Escrow Definition and Legal Meaning

On this page, you'll find the legal definition and meaning of Escrow, written in plain English, along with examples of how it is used.

What is Escrow?

1\) n. a form of account held by an “escrow agent” (an individual, escrow company or title company) into which is deposited the documents and funds in a transfer of real property, including the money, a mortgage or deed of trust, an existing promissory note secured by the real property, escrow “instructions” from both parties, an accounting of the funds and other documents necessary to complete the transaction by a date (“closing”) agreed to by the buyer and seller. When the funding is complete and the deed is clear, the escrow agent will then record the deed to the buyer and deliver funds to the seller. The escrow agent or officer is an independent holder and agent for both parties who receives a fee for his/her/its services. 2) n. originally escrow meant the deed held by the escrow agent. 3) n. colloquially, the escrow agent is called an “escrow,” while actually the escrow is the account and not a person. 4) v. to place the documents and funds in an escrow account, as in: “we will escrow the deal.”

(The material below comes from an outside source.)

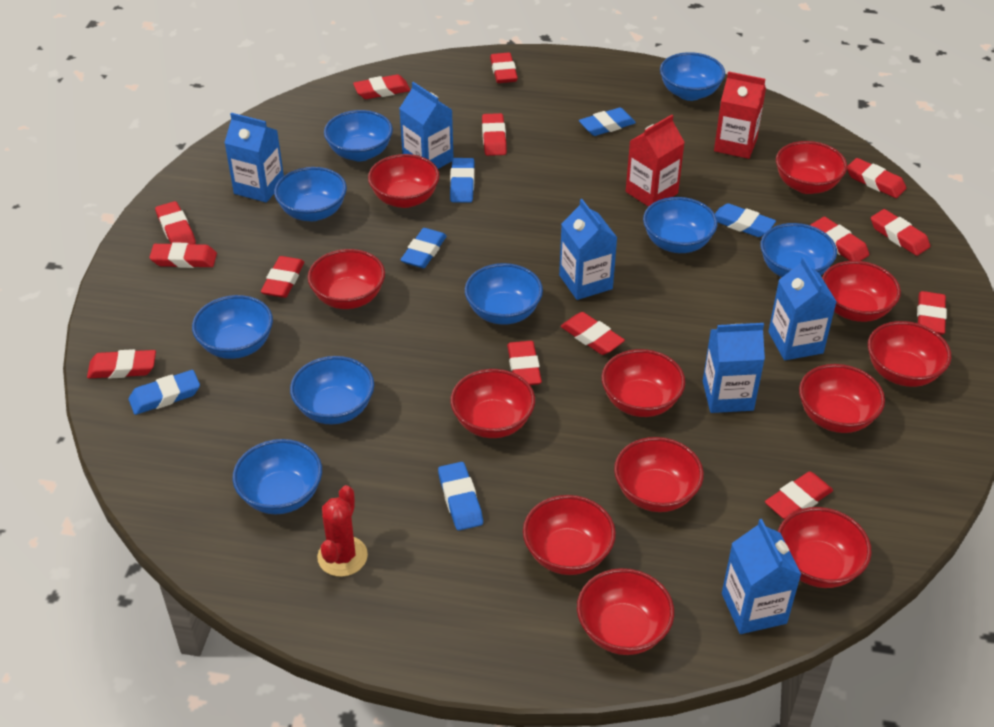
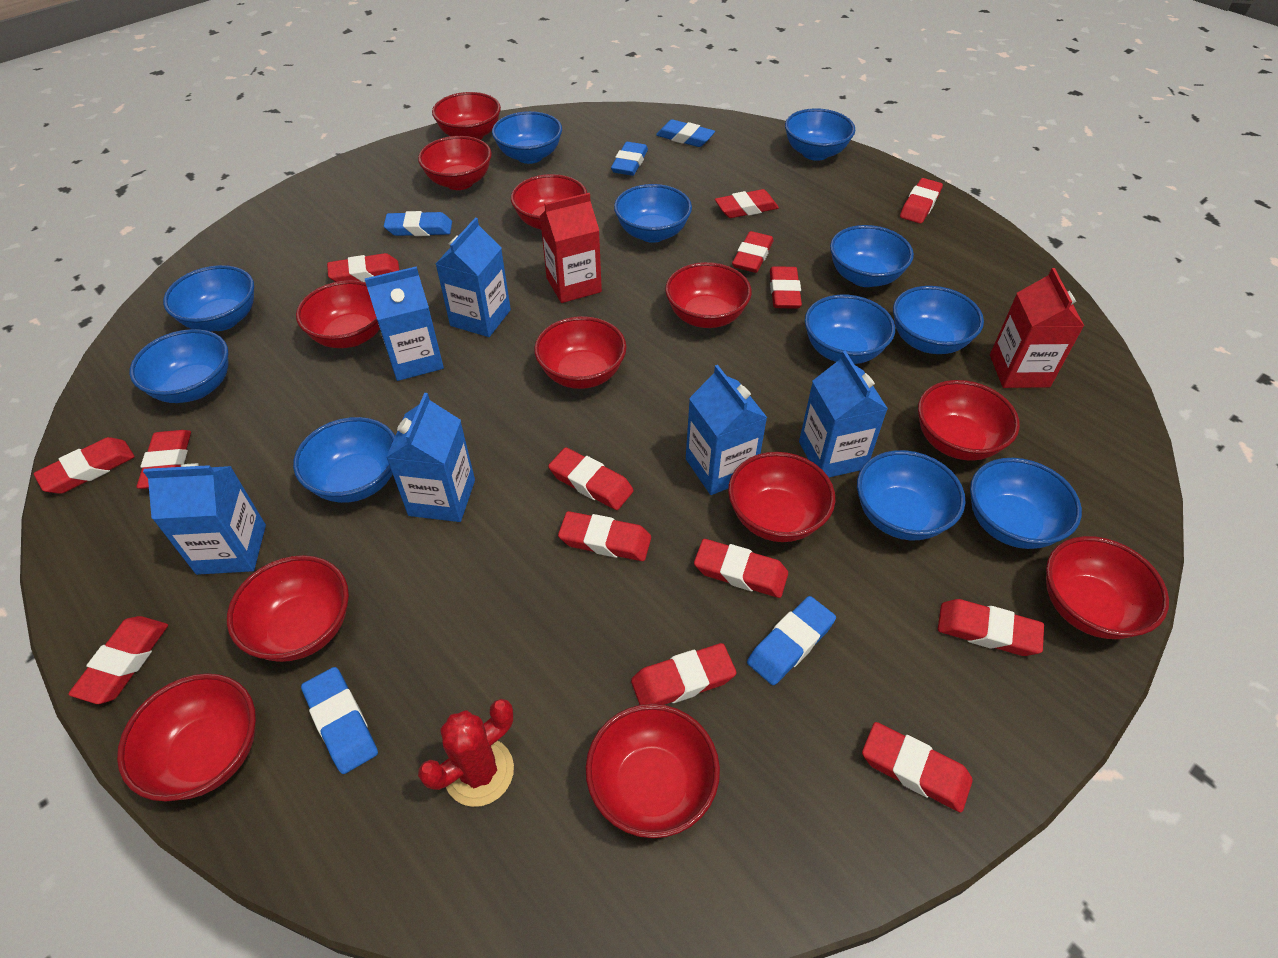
blue bowl: 9 -> 11
blue eraser: 6 -> 5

History and Meaning of Escrow

Escrow is a process commonly used during real estate transactions and other financial transactions. The term "escrow" originates from the French word "escroue," which means "scroll" or "piece of parchment." In the 19th century, escrow accounts were commonly used in California gold rush transactions as a safe way to hold funds and ensure proper delivery of goods.

Today, escrow is an arrangement in which a neutral third party, known as an escrow agent, holds onto funds and documents until both parties involved in a transaction fulfill the terms of the agreement. The escrow agent is responsible for ensuring that all conditions of the transaction are met before releasing the funds or documents.

Examples of Escrow

  1. When buying a home, the buyer typically deposits the funds into an escrow account held by a title company. The funds are held in the account until the sale is completed and then disbursed to the seller.
  2. In online transactions, an escrow service may be used to hold the funds until the buyer receives the product and confirms that it is as described in the listing.
  3. In a mortgage refinance, the lender may hold the funds in an escrow account to ensure that property taxes and insurance premiums are paid.
  4. During a business acquisition, the buyer and seller may agree to use an escrow account to hold funds until certain conditions, such as the transfer of intellectual property rights, are met.
  5. In a security offering, an escrow agent may be used to hold securities until certain conditions are met, such as the completion of a merger or acquisition.

Legal Terms Similar to Escrow

  1. Trust account - a type of account used by lawyers and other professionals to hold funds for clients. Like an escrow account, the funds are held until certain conditions are met.
  2. Fiduciary - a person or entity that holds a position of trust and responsibility for managing assets or funds on behalf of another party.
  3. Closing agent - a neutral third party responsible for overseeing the closing of a real estate transaction and ensuring that all funds and documents are properly transferred.